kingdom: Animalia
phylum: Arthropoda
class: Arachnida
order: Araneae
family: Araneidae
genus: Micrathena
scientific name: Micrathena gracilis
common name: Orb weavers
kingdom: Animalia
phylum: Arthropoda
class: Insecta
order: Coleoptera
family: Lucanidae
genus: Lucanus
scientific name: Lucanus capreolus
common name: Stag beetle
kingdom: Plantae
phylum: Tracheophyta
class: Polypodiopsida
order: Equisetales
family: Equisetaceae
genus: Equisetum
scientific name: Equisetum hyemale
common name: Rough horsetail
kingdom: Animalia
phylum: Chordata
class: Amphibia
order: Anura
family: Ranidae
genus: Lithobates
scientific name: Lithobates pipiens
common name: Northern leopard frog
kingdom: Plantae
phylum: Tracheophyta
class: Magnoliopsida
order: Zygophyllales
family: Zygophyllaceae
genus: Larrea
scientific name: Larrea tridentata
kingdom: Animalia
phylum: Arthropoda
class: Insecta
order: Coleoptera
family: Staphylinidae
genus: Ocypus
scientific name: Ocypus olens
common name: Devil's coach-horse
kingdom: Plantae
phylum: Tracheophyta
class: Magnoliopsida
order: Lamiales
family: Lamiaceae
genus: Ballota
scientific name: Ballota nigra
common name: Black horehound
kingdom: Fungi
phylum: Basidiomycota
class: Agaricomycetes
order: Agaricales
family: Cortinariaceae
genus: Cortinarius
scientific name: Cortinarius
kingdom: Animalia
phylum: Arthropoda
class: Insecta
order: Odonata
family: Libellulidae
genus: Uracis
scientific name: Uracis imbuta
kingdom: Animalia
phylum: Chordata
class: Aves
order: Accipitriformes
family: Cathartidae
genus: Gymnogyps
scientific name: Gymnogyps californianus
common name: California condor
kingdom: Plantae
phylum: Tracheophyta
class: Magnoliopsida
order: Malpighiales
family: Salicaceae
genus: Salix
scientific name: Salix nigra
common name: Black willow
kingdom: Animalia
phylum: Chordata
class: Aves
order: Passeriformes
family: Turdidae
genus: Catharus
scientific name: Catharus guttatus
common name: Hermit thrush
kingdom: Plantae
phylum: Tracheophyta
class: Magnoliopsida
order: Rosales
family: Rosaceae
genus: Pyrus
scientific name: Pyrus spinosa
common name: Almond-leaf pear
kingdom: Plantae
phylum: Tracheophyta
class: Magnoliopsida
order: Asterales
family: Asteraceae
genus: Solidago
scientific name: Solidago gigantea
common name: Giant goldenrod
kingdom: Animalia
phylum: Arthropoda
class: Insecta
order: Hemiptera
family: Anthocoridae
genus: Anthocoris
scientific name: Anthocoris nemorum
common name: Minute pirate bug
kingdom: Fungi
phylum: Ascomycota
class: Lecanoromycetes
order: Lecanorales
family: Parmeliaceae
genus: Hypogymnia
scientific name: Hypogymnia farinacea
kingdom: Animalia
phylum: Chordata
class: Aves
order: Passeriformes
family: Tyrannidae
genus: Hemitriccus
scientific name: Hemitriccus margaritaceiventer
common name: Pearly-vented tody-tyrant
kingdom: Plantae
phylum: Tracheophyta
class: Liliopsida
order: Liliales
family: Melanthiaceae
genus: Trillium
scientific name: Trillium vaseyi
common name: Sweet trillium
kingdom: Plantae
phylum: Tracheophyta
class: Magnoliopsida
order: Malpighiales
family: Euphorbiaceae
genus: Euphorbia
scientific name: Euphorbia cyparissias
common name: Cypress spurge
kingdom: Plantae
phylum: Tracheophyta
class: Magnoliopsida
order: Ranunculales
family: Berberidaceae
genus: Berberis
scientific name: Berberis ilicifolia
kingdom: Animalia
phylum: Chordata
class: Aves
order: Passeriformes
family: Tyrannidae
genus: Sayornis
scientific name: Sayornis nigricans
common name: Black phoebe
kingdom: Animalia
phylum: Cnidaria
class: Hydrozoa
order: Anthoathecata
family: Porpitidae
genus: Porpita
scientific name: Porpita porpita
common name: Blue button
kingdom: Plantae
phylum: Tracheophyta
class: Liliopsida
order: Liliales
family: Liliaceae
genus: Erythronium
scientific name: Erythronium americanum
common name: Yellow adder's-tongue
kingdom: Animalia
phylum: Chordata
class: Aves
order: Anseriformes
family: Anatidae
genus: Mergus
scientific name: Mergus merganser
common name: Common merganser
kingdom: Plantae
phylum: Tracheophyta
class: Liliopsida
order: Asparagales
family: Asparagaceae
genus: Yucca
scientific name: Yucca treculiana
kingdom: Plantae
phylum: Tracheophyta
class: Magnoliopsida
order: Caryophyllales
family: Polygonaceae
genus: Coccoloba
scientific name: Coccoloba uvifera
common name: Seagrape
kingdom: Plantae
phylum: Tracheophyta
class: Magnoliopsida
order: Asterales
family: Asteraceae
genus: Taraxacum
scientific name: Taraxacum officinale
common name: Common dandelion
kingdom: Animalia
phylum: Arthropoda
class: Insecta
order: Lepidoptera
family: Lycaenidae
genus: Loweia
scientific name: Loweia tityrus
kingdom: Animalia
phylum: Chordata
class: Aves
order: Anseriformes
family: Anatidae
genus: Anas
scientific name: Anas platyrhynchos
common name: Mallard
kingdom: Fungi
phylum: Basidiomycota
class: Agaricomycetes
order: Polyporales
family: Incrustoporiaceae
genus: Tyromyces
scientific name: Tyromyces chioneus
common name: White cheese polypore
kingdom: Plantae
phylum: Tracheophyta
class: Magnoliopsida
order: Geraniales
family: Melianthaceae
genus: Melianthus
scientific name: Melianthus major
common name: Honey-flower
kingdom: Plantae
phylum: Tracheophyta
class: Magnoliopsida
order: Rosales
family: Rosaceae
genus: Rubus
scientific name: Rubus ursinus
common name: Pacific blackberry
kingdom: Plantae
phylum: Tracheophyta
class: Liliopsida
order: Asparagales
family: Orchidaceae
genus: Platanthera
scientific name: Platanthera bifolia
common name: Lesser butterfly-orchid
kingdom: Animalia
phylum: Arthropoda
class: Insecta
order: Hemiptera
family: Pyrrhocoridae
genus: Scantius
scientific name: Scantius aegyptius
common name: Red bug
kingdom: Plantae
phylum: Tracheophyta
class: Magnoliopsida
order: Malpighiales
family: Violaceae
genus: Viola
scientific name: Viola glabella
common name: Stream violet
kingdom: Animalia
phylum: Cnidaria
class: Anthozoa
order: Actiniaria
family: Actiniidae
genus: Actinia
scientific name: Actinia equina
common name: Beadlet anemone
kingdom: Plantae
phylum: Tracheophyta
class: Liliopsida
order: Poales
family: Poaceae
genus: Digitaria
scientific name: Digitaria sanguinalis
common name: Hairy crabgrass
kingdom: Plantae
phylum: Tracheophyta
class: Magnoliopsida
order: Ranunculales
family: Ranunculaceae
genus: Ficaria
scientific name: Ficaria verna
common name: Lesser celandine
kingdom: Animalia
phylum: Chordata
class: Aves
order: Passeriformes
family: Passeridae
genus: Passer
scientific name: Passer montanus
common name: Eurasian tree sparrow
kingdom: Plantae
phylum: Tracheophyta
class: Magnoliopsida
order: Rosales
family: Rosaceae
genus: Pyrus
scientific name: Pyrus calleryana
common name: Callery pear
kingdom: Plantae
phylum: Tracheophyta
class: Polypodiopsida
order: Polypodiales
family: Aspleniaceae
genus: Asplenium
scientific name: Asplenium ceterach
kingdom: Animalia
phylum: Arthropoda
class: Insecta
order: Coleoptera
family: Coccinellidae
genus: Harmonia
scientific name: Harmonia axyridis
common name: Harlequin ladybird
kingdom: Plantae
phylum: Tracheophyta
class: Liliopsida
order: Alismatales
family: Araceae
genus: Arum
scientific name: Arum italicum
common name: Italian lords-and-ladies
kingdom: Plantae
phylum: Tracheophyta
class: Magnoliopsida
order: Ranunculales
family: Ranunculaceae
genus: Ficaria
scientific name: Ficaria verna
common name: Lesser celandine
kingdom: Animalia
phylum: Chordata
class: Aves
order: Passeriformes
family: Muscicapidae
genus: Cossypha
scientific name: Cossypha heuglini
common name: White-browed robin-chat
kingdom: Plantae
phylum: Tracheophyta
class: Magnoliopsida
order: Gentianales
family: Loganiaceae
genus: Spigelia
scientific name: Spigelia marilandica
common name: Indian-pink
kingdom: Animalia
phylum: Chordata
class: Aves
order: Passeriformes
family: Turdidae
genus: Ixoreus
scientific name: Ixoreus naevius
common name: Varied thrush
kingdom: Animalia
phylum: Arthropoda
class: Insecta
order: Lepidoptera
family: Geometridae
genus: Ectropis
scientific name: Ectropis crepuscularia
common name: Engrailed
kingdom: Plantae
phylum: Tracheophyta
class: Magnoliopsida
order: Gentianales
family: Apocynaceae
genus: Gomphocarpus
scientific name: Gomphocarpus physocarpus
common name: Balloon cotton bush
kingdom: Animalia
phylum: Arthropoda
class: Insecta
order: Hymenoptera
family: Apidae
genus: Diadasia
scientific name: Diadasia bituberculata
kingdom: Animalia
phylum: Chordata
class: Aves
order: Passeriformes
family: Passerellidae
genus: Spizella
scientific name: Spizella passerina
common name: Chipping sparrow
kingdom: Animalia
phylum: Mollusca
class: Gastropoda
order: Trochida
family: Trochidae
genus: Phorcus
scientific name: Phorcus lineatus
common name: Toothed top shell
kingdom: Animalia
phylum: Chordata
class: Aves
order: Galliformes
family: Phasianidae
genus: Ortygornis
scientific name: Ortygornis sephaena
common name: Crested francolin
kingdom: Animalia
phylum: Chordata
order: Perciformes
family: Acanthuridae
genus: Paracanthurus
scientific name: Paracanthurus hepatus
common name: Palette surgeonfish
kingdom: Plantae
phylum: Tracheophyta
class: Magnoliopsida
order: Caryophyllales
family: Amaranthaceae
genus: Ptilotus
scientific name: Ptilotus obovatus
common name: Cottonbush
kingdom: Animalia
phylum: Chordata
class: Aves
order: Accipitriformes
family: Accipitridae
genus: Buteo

__TASK DETAILS__
Copy the lines above word for word, starting at the line that contains "genus: Cortinarius" and ending at the line that contains "family: Anthocoridae", with both of those lines included.

__EXERCISE RESULT__
genus: Cortinarius
scientific name: Cortinarius
kingdom: Animalia
phylum: Arthropoda
class: Insecta
order: Odonata
family: Libellulidae
genus: Uracis
scientific name: Uracis imbuta
kingdom: Animalia
phylum: Chordata
class: Aves
order: Accipitriformes
family: Cathartidae
genus: Gymnogyps
scientific name: Gymnogyps californianus
common name: California condor
kingdom: Plantae
phylum: Tracheophyta
class: Magnoliopsida
order: Malpighiales
family: Salicaceae
genus: Salix
scientific name: Salix nigra
common name: Black willow
kingdom: Animalia
phylum: Chordata
class: Aves
order: Passeriformes
family: Turdidae
genus: Catharus
scientific name: Catharus guttatus
common name: Hermit thrush
kingdom: Plantae
phylum: Tracheophyta
class: Magnoliopsida
order: Rosales
family: Rosaceae
genus: Pyrus
scientific name: Pyrus spinosa
common name: Almond-leaf pear
kingdom: Plantae
phylum: Tracheophyta
class: Magnoliopsida
order: Asterales
family: Asteraceae
genus: Solidago
scientific name: Solidago gigantea
common name: Giant goldenrod
kingdom: Animalia
phylum: Arthropoda
class: Insecta
order: Hemiptera
family: Anthocoridae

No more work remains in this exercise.